Exercise data section start

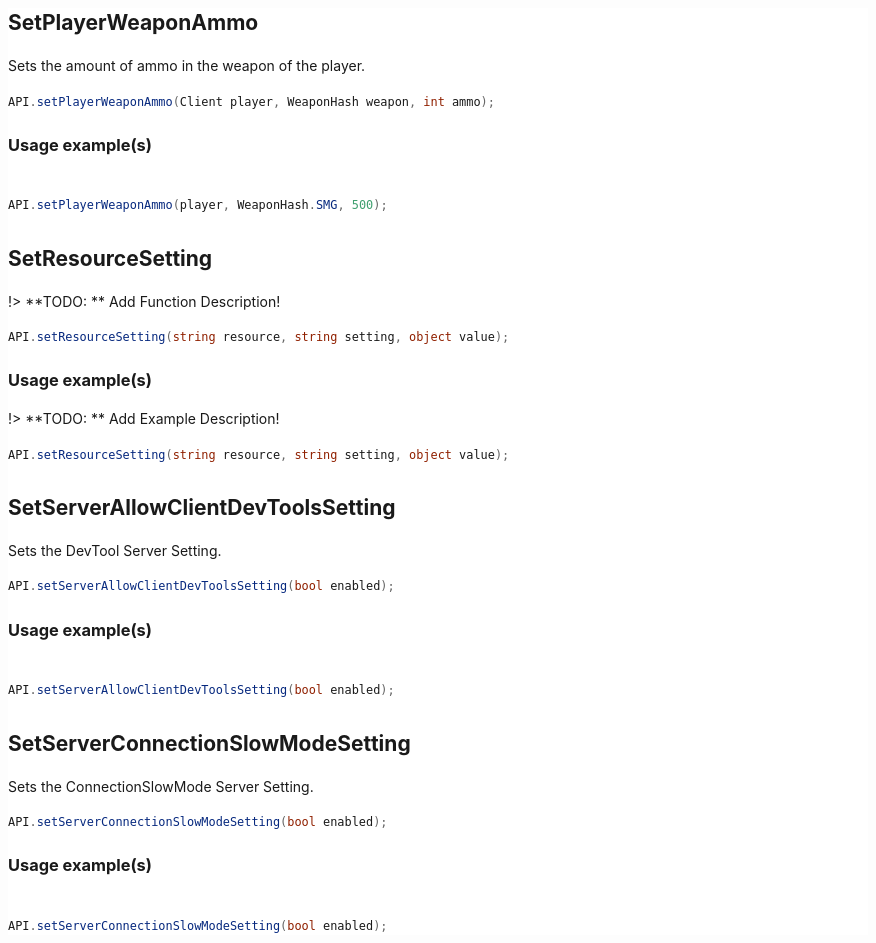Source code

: 

## SetPlayerWeaponAmmo
Sets the amount of ammo in the weapon of the player.

```csharp
API.setPlayerWeaponAmmo(Client player, WeaponHash weapon, int ammo);
```
### Usage example(s)
```csharp

API.setPlayerWeaponAmmo(player, WeaponHash.SMG, 500);

```


## SetResourceSetting
!> **TODO: ** Add Function Description!

```csharp
API.setResourceSetting(string resource, string setting, object value);
```
### Usage example(s)
!> **TODO: ** Add Example Description!
```csharp
API.setResourceSetting(string resource, string setting, object value);
```


## SetServerAllowClientDevToolsSetting
Sets the DevTool Server Setting.

```csharp
API.setServerAllowClientDevToolsSetting(bool enabled);
```
### Usage example(s)
```csharp

API.setServerAllowClientDevToolsSetting(bool enabled);

```


## SetServerConnectionSlowModeSetting
Sets the ConnectionSlowMode Server Setting.

```csharp
API.setServerConnectionSlowModeSetting(bool enabled);
```
### Usage example(s)
```csharp

API.setServerConnectionSlowModeSetting(bool enabled);

```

Exercise data section end

What you are asked to do: Copy each record exactly. Leave any images out of the copy.

Answer to this task:
Source code

: 

## SetPlayerWeaponAmmo
Sets the amount of ammo in the weapon of the player.

```csharp
API.setPlayerWeaponAmmo(Client player, WeaponHash weapon, int ammo);
```
### Usage example(s)
```csharp

API.setPlayerWeaponAmmo(player, WeaponHash.SMG, 500);

```


## SetResourceSetting
!> **TODO: ** Add Function Description!

```csharp
API.setResourceSetting(string resource, string setting, object value);
```
### Usage example(s)
!> **TODO: ** Add Example Description!
```csharp
API.setResourceSetting(string resource, string setting, object value);
```


## SetServerAllowClientDevToolsSetting
Sets the DevTool Server Setting.

```csharp
API.setServerAllowClientDevToolsSetting(bool enabled);
```
### Usage example(s)
```csharp

API.setServerAllowClientDevToolsSetting(bool enabled);

```


## SetServerConnectionSlowModeSetting
Sets the ConnectionSlowMode Server Setting.

```csharp
API.setServerConnectionSlowModeSetting(bool enabled);
```
### Usage example(s)
```csharp

API.setServerConnectionSlowModeSetting(bool enabled);

```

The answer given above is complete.